Mise en place your vocabulary with these culinary gems.
Culinary speak for 'I want my meat still remembering what grass tastes like.' Cooked briefly on the outside while the inside maintains its will to live.
A fancy bite-sized open-faced sandwich that appears at corporate events to convince you attendance is sophisticated. That appetizer costing $3 to make but charged at $40/dozen on the catering invoice.
Setting food on fire at the table for dramatic effect and/or to burn off alcohol. It's cooking's answer to a magic show, minus the actual magic and plus occasional eyebrow loss.
Taking a traditional dish and serving its components separately to confuse diners and justify charging twice as much. It's plating as avant-garde philosophy.
A dish with a browned crust (usually breadcrumbs, cheese, or both) on top, cooked under the broiler. It's the French way of saying 'melted cheese makes everything better.'
A drink (usually whiskey-based) served over crushed ice with mint, consumed on hot days or during horse races. It's not culinary, but bartenders use the term constantly.
A deliciously pretentious way to describe something so delicious you want to marry it. Often used by food critics to sound sophisticated while describing comfort food.
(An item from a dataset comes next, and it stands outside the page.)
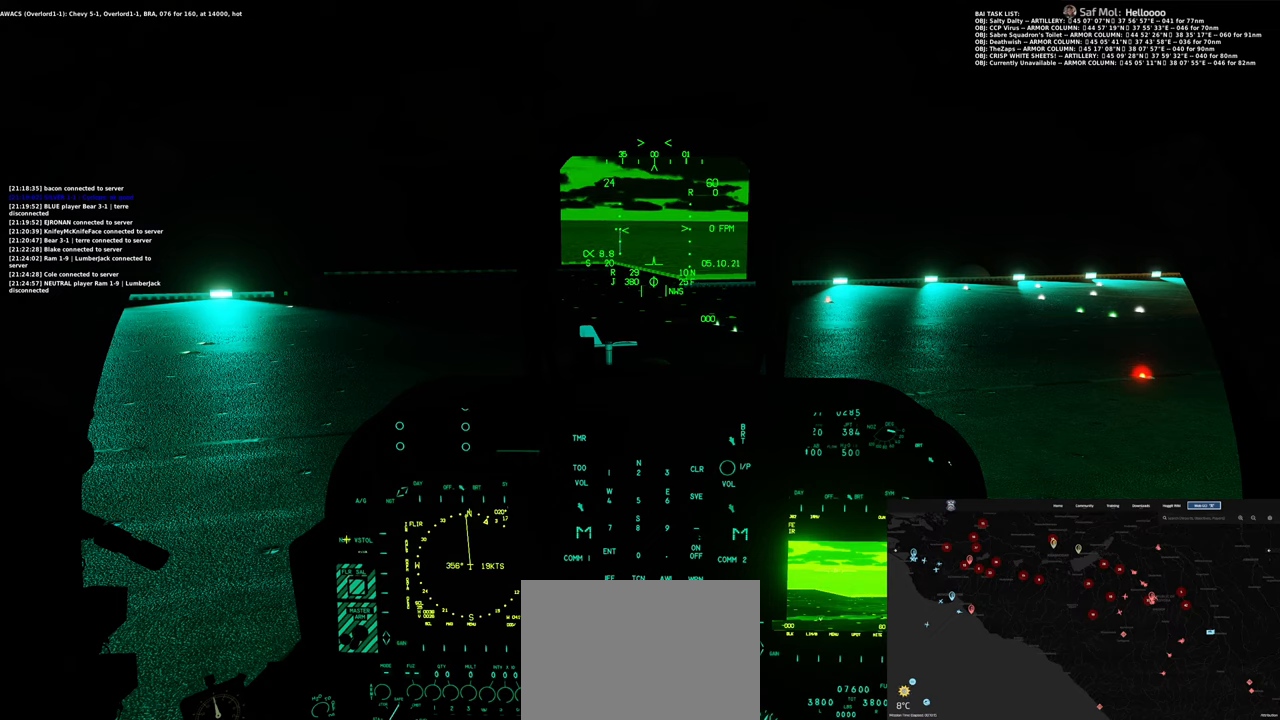
{"buttons": [], "left_stick": "center", "right_stick": "up", "events": [[50, "right_stick", "down-right"], [417, "right_stick", "up-right"], [483, "right_stick", "up"]]}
To caramelize vegetables in a pan with butter and sugar to create a concentrated, slightly sweet glaze. It's not quite candy, but it's definitely on the journey.
Using liquid nitrogen to instantly freeze food, creating unique textures and allowing for creative presentations. It's cooking that requires a lab coat.
A crustless quiche-frittata hybrid that lets you enjoy eggy, savory goodness without the carb guilt. Think: quiche's sophisticated cousin who showed up to the family dinner in athletic wear and somehow made it work.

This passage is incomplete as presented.